Available records:
◆ ◆ ◆

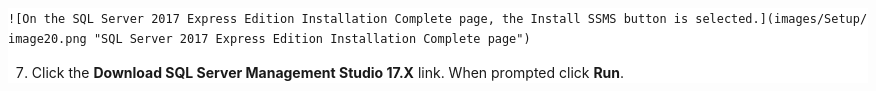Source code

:     ![On the SQL Server 2017 Express Edition Installation Complete page, the Install SSMS button is selected.](images/Setup/image20.png "SQL Server 2017 Express Edition Installation Complete page")

7.  Click the **Download SQL Server Management Studio 17.X** link. When prompted click **Run**.
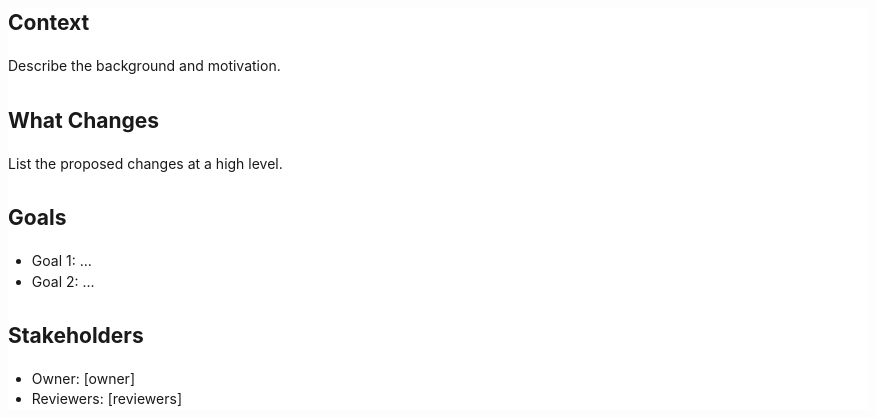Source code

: ## Context

Describe the background and motivation.


## What Changes

List the proposed changes at a high level.


## Goals

- Goal 1: ...
- Goal 2: ...


## Stakeholders

- Owner: [owner]
- Reviewers: [reviewers]

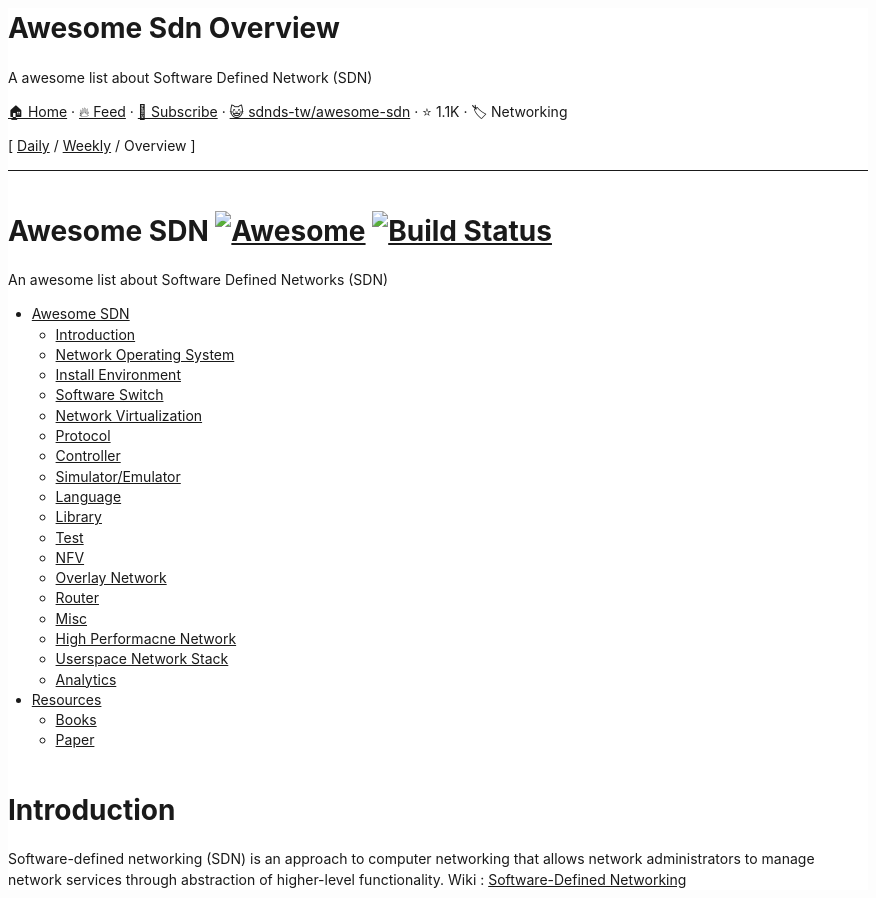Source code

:# Awesome Sdn Overview

A awesome list about Software Defined Network (SDN)

[🏠 Home](/README.md) · [🔥 Feed](https://test.trackawesomelist.com/sdnds-tw/awesome-sdn/rss.xml) · [📮 Subscribe](https://trackawesomelist.us17.list-manage.com/subscribe?u=d2f0117aa829c83a63ec63c2f&id=36a103854c) · [😺 sdnds-tw/awesome-sdn](https://github.com/sdnds-tw/awesome-sdn/blob/master/README.md) · ⭐ 1.1K · 🏷️ Networking

[ [Daily](/content/sdnds-tw/awesome-sdn/README.md) / [Weekly](/content/sdnds-tw/awesome-sdn/week/README.md) / Overview ]

---

# Awesome SDN [![Awesome](https://cdn.rawgit.com/sindresorhus/awesome/d7305f38d29fed78fa85652e3a63e154dd8e8829/media/badge.svg)](https://github.com/sindresorhus/awesome) [![Build Status](https://travis-ci.org/sdnds-tw/awesome-sdn.svg?branch=master)](https://travis-ci.org/sdnds-tw/awesome-sdn)

An awesome list about Software Defined Networks (SDN)

*   [Awesome SDN](#awesome-sdn)
    *   [Introduction](#introduction)
    *   [Network Operating System](#network-operating-system)
    *   [Install Environment](#install-environment)
    *   [Software Switch](#software-switch)
    *   [Network Virtualization](#network-virtualization)
    *   [Protocol](#protocol)
    *   [Controller](#controller)
    *   [Simulator/Emulator](#simulatoremulator)
    *   [Language](#language)
    *   [Library](#library)
    *   [Test](#test)
    *   [NFV](#nfv)
    *   [Overlay Network](#overlay-network)
    *   [Router](#router)
    *   [Misc](#misc)
    *   [High Performacne Network](#high-performance-network)
    *   [Userspace Network Stack](#userspace-network-stack)
    *   [Analytics](#analytics)
*   [Resources](#resources)
    *   [Books](#books)
    *   [Paper](#paper)

# Introduction

Software-defined networking (SDN) is an approach to computer networking that allows network administrators to manage network services through abstraction of higher-level functionality.
Wiki : [Software-Defined Networking](https://en.wikipedia.org/wiki/Software-defined_networking)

◆ ◆ ◆

Job item:
Retype all of the rows above line for line, keeping every character, and leave the pictures out of your answer.

Output of the exercise:
Source code

:     ![On the SQL Server 2017 Express Edition Installation Complete page, the Install SSMS button is selected.](images/Setup/image20.png "SQL Server 2017 Express Edition Installation Complete page")

7.  Click the **Download SQL Server Management Studio 17.X** link. When prompted click **Run**.
Source code

: ## Context

Describe the background and motivation.


## What Changes

List the proposed changes at a high level.


## Goals

- Goal 1: ...
- Goal 2: ...


## Stakeholders

- Owner: [owner]
- Reviewers: [reviewers]

Source code

:# Awesome Sdn Overview

A awesome list about Software Defined Network (SDN)

[🏠 Home](/README.md) · [🔥 Feed](https://test.trackawesomelist.com/sdnds-tw/awesome-sdn/rss.xml) · [📮 Subscribe](https://trackawesomelist.us17.list-manage.com/subscribe?u=d2f0117aa829c83a63ec63c2f&id=36a103854c) · [😺 sdnds-tw/awesome-sdn](https://github.com/sdnds-tw/awesome-sdn/blob/master/README.md) · ⭐ 1.1K · 🏷️ Networking

[ [Daily](/content/sdnds-tw/awesome-sdn/README.md) / [Weekly](/content/sdnds-tw/awesome-sdn/week/README.md) / Overview ]

---

# Awesome SDN [![Awesome](https://cdn.rawgit.com/sindresorhus/awesome/d7305f38d29fed78fa85652e3a63e154dd8e8829/media/badge.svg)](https://github.com/sindresorhus/awesome) [![Build Status](https://travis-ci.org/sdnds-tw/awesome-sdn.svg?branch=master)](https://travis-ci.org/sdnds-tw/awesome-sdn)

An awesome list about Software Defined Networks (SDN)

*   [Awesome SDN](#awesome-sdn)
    *   [Introduction](#introduction)
    *   [Network Operating System](#network-operating-system)
    *   [Install Environment](#install-environment)
    *   [Software Switch](#software-switch)
    *   [Network Virtualization](#network-virtualization)
    *   [Protocol](#protocol)
    *   [Controller](#controller)
    *   [Simulator/Emulator](#simulatoremulator)
    *   [Language](#language)
    *   [Library](#library)
    *   [Test](#test)
    *   [NFV](#nfv)
    *   [Overlay Network](#overlay-network)
    *   [Router](#router)
    *   [Misc](#misc)
    *   [High Performacne Network](#high-performance-network)
    *   [Userspace Network Stack](#userspace-network-stack)
    *   [Analytics](#analytics)
*   [Resources](#resources)
    *   [Books](#books)
    *   [Paper](#paper)

# Introduction

Software-defined networking (SDN) is an approach to computer networking that allows network administrators to manage network services through abstraction of higher-level functionality.
Wiki : [Software-Defined Networking](https://en.wikipedia.org/wiki/Software-defined_networking)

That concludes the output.